__Work instructions__
Repeat, exactly and in full, the lines of the listing below, but without any pictures.
--- START ---
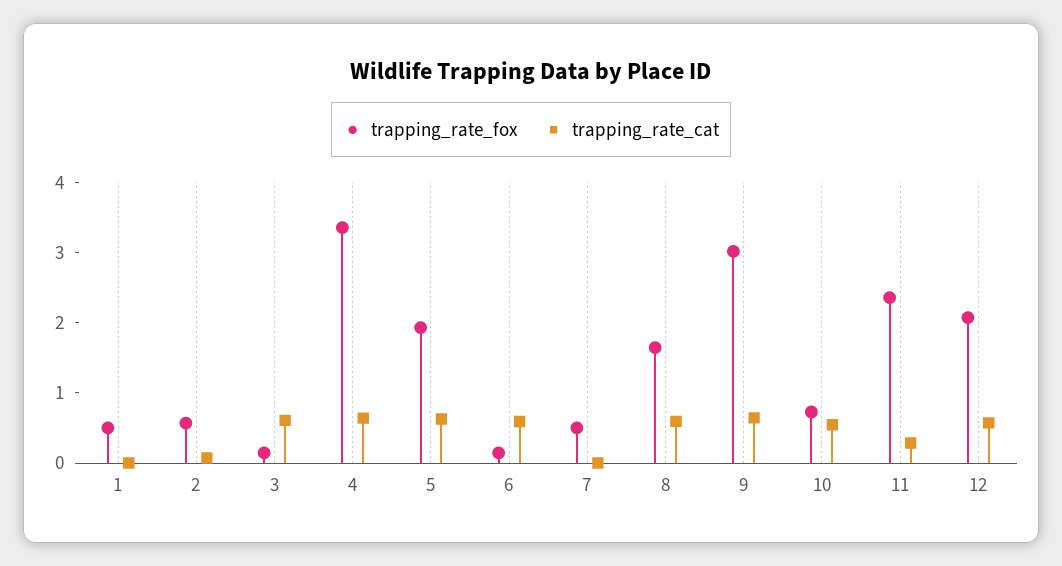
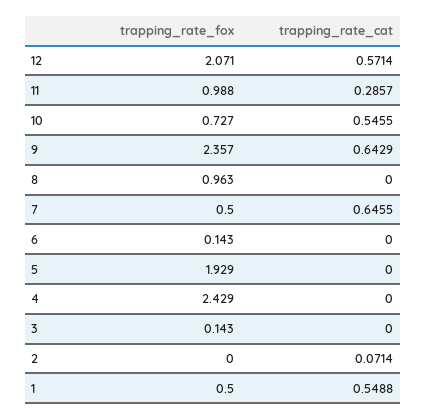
trapping_rate_cat, 1: 0 -> 0.5488
trapping_rate_fox, 2: 0.6 -> 0
trapping_rate_cat, 3: 0.6 -> 0
trapping_rate_fox, 4: 3.4 -> 2.429
trapping_rate_cat, 4: 0.6 -> 0
trapping_rate_cat, 5: 0.6 -> 0
trapping_rate_cat, 6: 0.6 -> 0
trapping_rate_cat, 7: 0 -> 0.6455
trapping_rate_fox, 8: 1.6 -> 0.963
trapping_rate_cat, 8: 0.6 -> 0
trapping_rate_fox, 9: 3 -> 2.357
trapping_rate_fox, 11: 2.4 -> 0.988

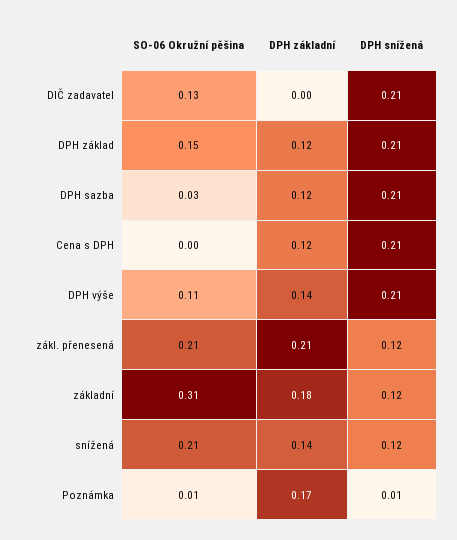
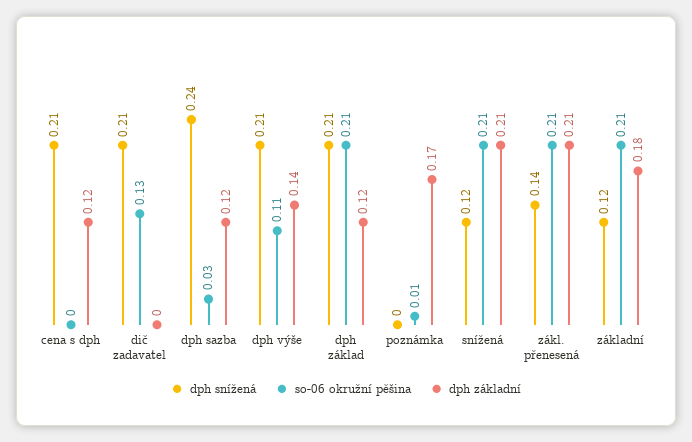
SO-06 Okružní pěšina, DPH základ: 0.15 -> 0.21
DPH snížená, DPH sazba: 0.21 -> 0.24
DPH snížená, zákl. přenesená: 0.12 -> 0.14
SO-06 Okružní pěšina, základní: 0.31 -> 0.21
DPH základní, snížená: 0.14 -> 0.21
DPH snížená, Poznámka: 0.01 -> 0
--- END ---
__Answer__
trapping_rate_cat, 1: 0 -> 0.5488
trapping_rate_fox, 2: 0.6 -> 0
trapping_rate_cat, 3: 0.6 -> 0
trapping_rate_fox, 4: 3.4 -> 2.429
trapping_rate_cat, 4: 0.6 -> 0
trapping_rate_cat, 5: 0.6 -> 0
trapping_rate_cat, 6: 0.6 -> 0
trapping_rate_cat, 7: 0 -> 0.6455
trapping_rate_fox, 8: 1.6 -> 0.963
trapping_rate_cat, 8: 0.6 -> 0
trapping_rate_fox, 9: 3 -> 2.357
trapping_rate_fox, 11: 2.4 -> 0.988

SO-06 Okružní pěšina, DPH základ: 0.15 -> 0.21
DPH snížená, DPH sazba: 0.21 -> 0.24
DPH snížená, zákl. přenesená: 0.12 -> 0.14
SO-06 Okružní pěšina, základní: 0.31 -> 0.21
DPH základní, snížená: 0.14 -> 0.21
DPH snížená, Poznámka: 0.01 -> 0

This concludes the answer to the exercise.